Identity Dayton, Ohio, USA 2 min read 349 words

The Weight of Two Worlds: Growing Up Muslim in Small-Town Ohio

At school I was ‘too Muslim.’ At the mosque I was ‘too American.’ I spent years feeling like I belonged nowhere.

There were exactly three Muslim families in Dayton when I was growing up. We’d see each other at the one mosque — a converted house on Wayne Avenue — and nod like survivors of the same quiet war.

At Jefferson Elementary, I was the girl who didn’t eat the pepperoni pizza at birthday parties. The girl who disappeared from class during Ramadan lunch breaks to sit alone in the library. The girl who had to explain, every single December, why there was no Christmas tree at her house.

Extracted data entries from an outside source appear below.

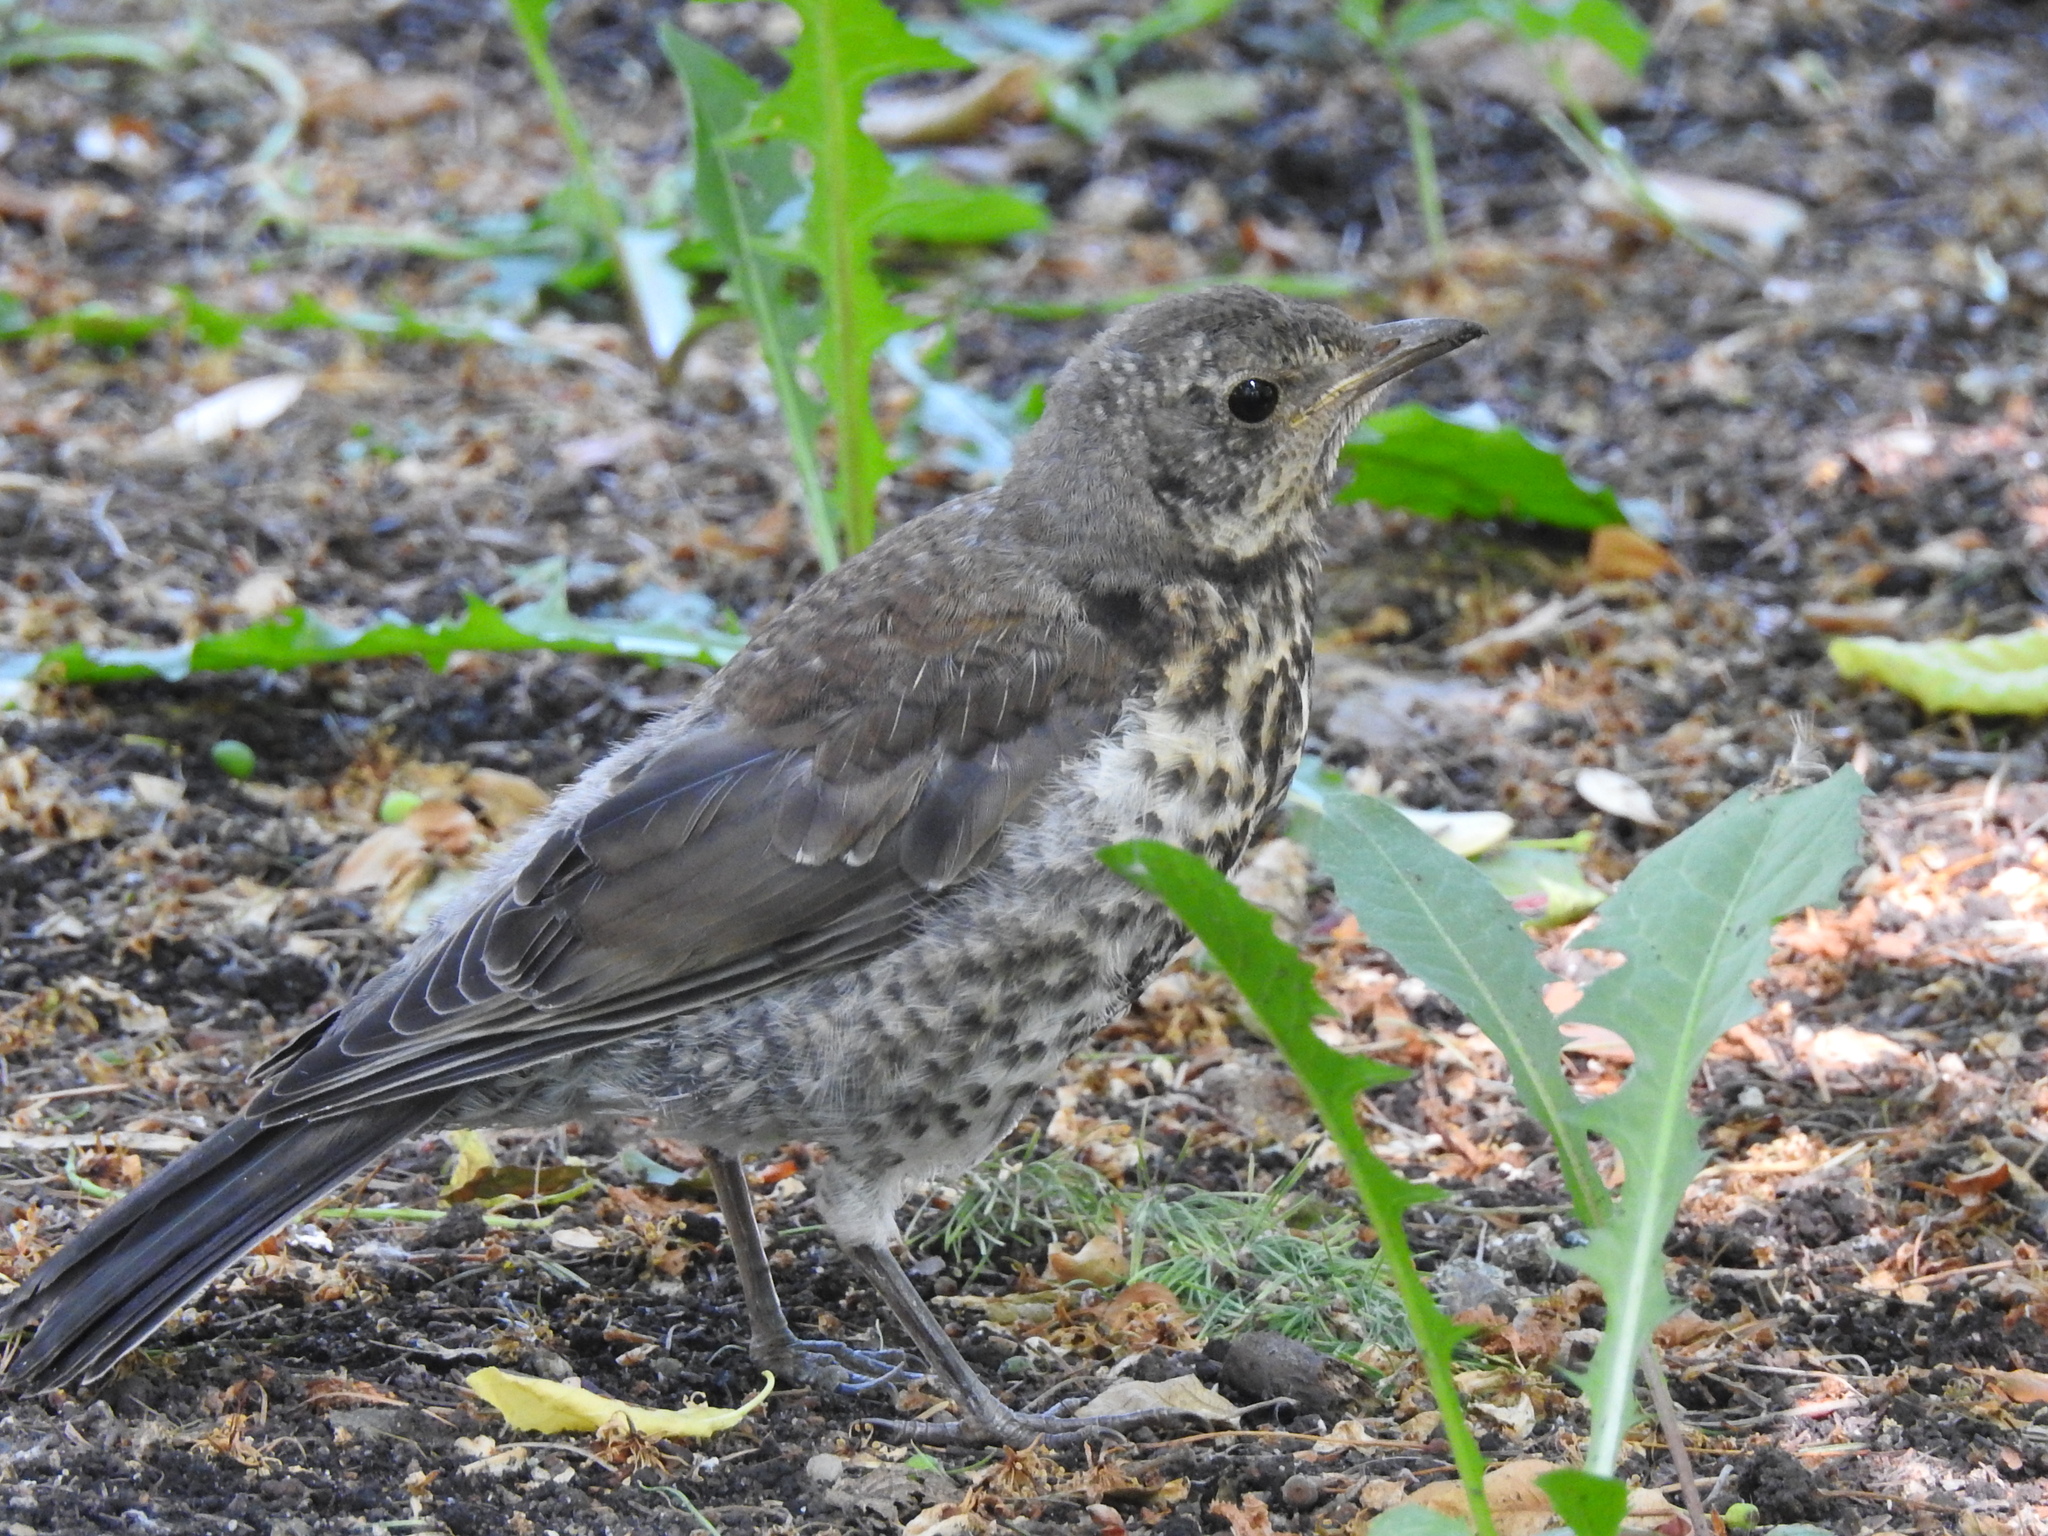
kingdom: Animalia
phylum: Chordata
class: Aves
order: Passeriformes
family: Turdidae
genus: Turdus
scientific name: Turdus pilaris
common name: Fieldfare
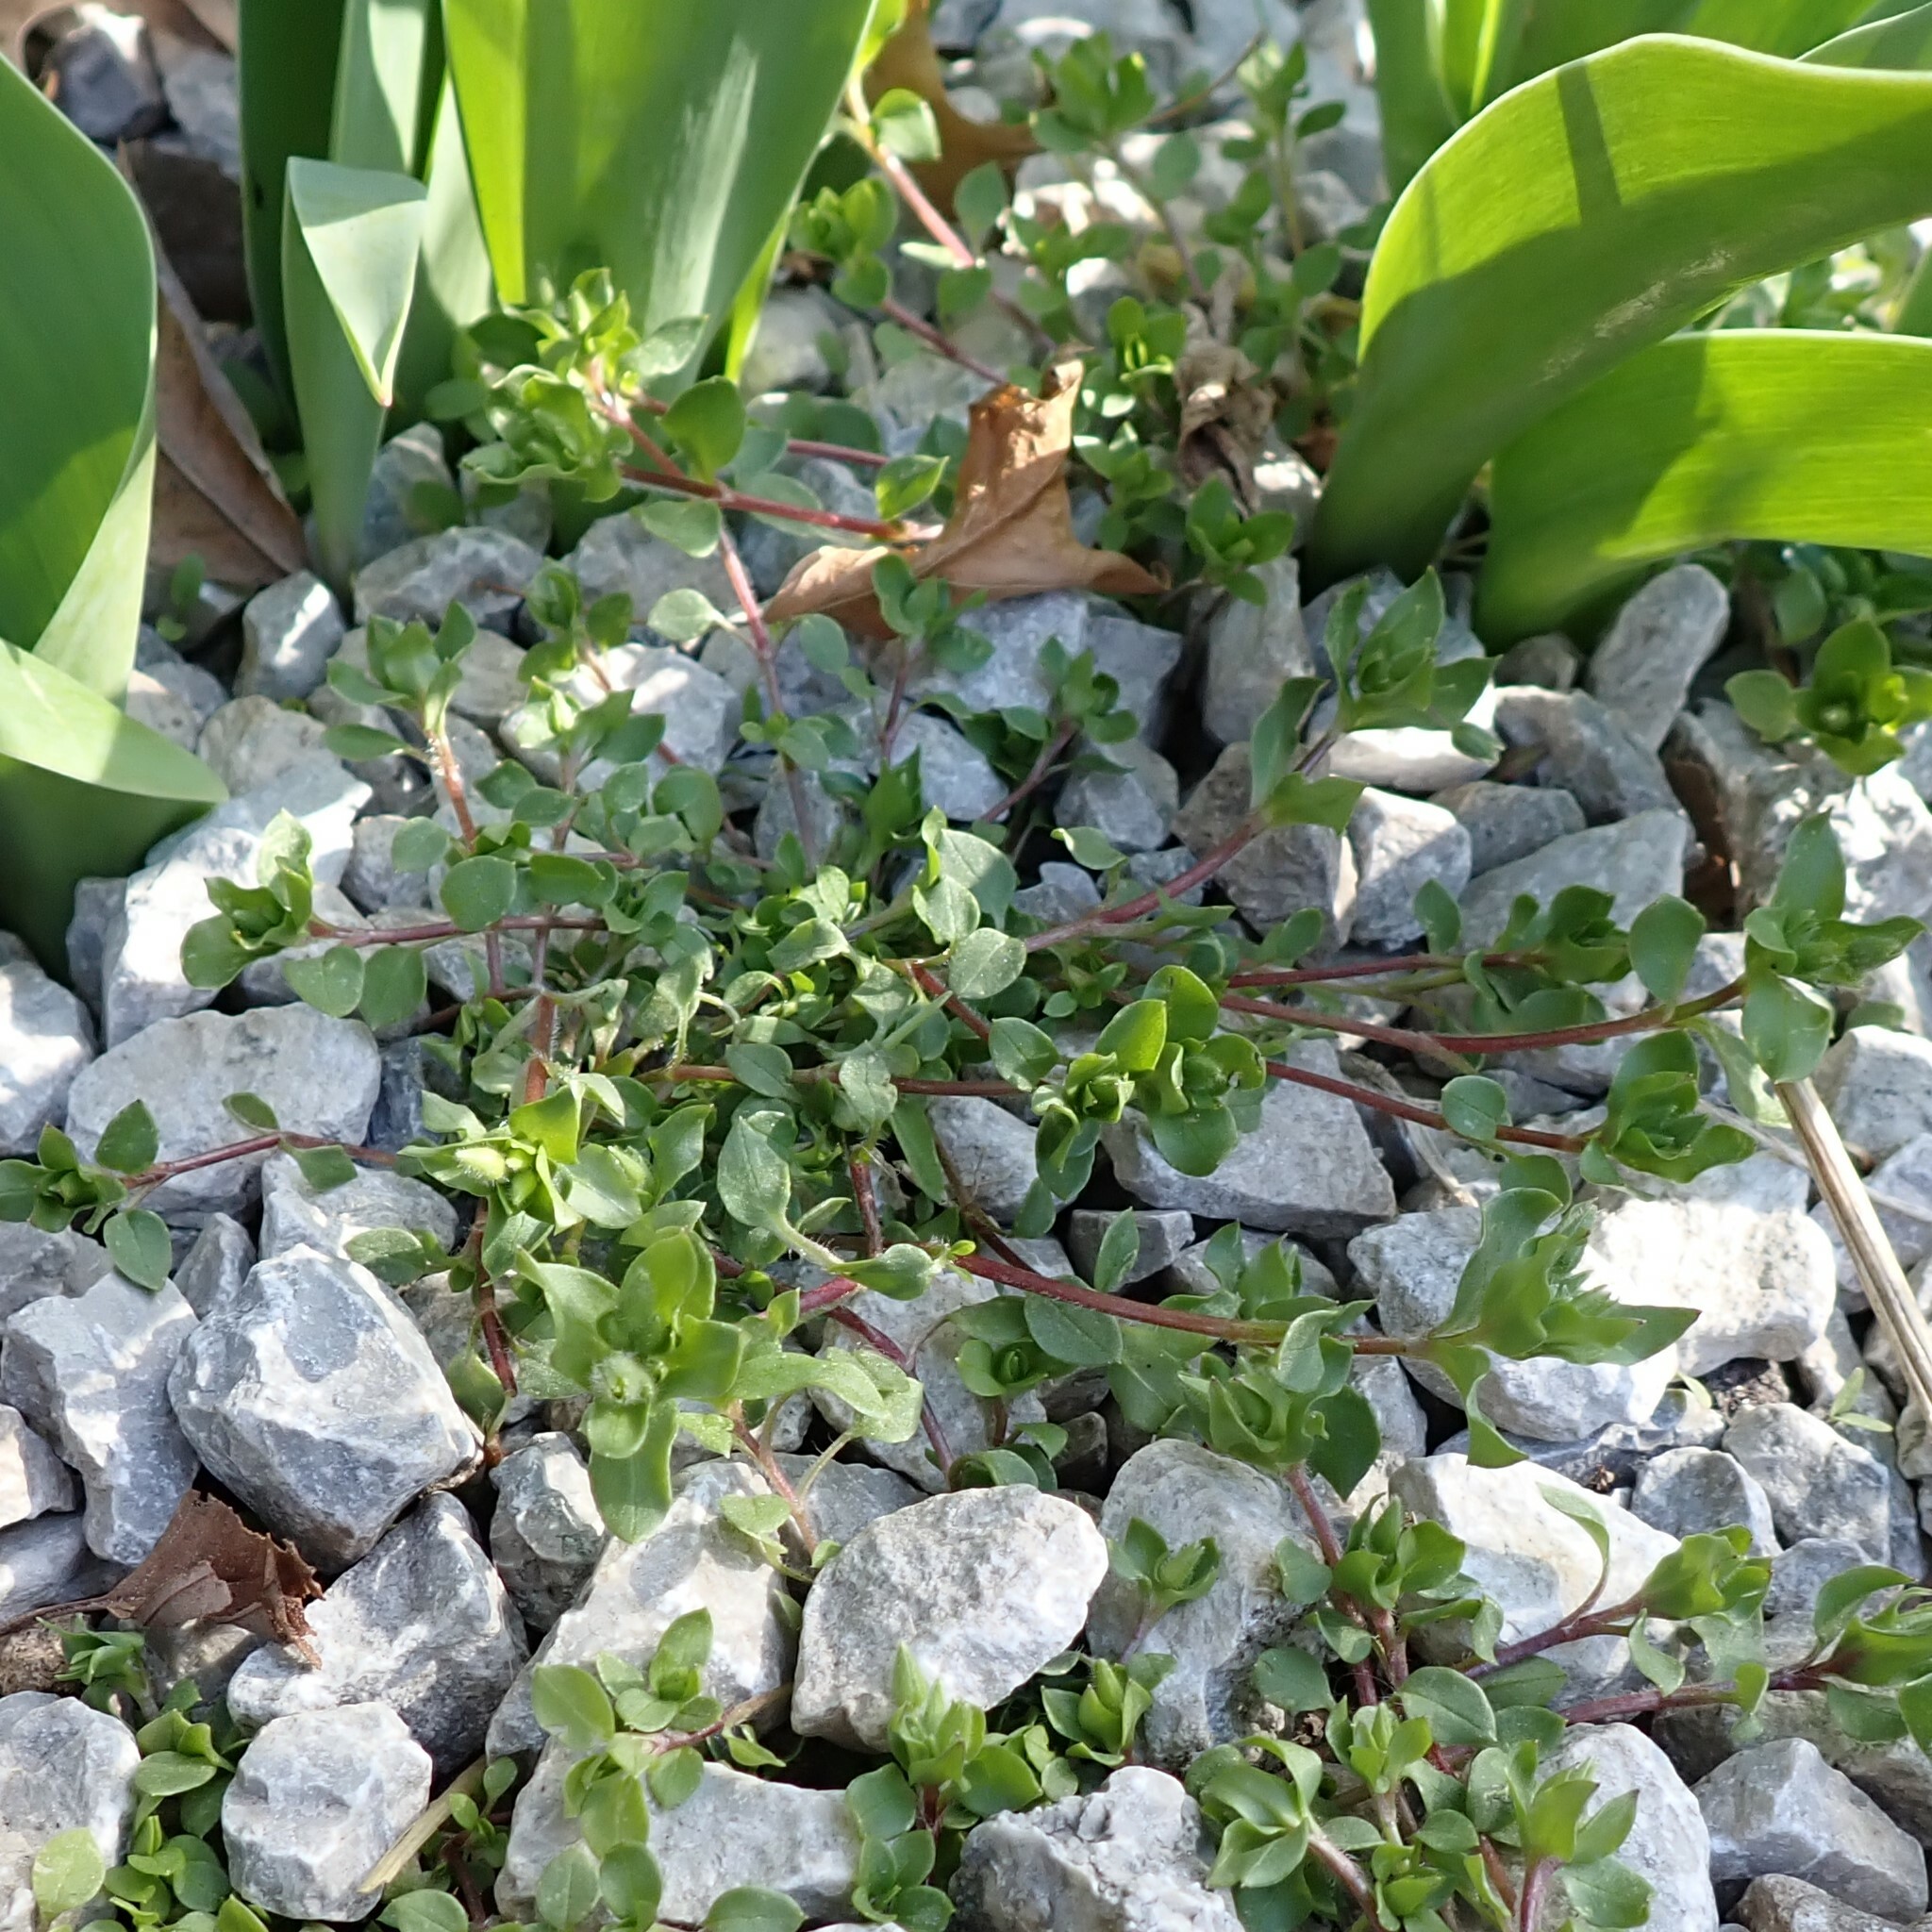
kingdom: Plantae
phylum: Tracheophyta
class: Magnoliopsida
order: Caryophyllales
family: Caryophyllaceae
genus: Stellaria
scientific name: Stellaria apetala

But the mosque wasn’t refuge either. Aunties would whisper if my hijab slipped. Uncle Farooq once told my father I was “too friendly with the boys” because I played basketball at recess. I was twelve.

High school was the hardest. After 9/11, a boy in my chemistry class asked if my dad was a terrorist. He said it casually, like asking about the weather. The teacher heard. She said nothing.

I want to tell you there was a dramatic turning point. There wasn’t. It was slow. It was reading Surah Ad-Duha during a panic attack in my dorm room at Ohio State and feeling my heartbeat slow. It was finding three Muslim girls in my freshman orientation who laughed at the same jokes I did and prayed in the same study rooms.

It was realising that the Islam of the Dayton aunties and the Islam I was building for myself could be different and both be real.

I’m 28 now. I work in public health. I wear hijab on my own terms. I pray five times a day — not because anyone is watching, but because those five pauses are the only times my brain goes quiet.

Last Ramadan, I drove back to Dayton. The mosque isn’t a converted house anymore — it’s a proper building with a dome and a parking lot. There were kids everywhere. A little girl in a sparkly hijab ran up to me and said, “Are you fasting too?”

I told her yes. And I thought: she will never have to sit alone in a library.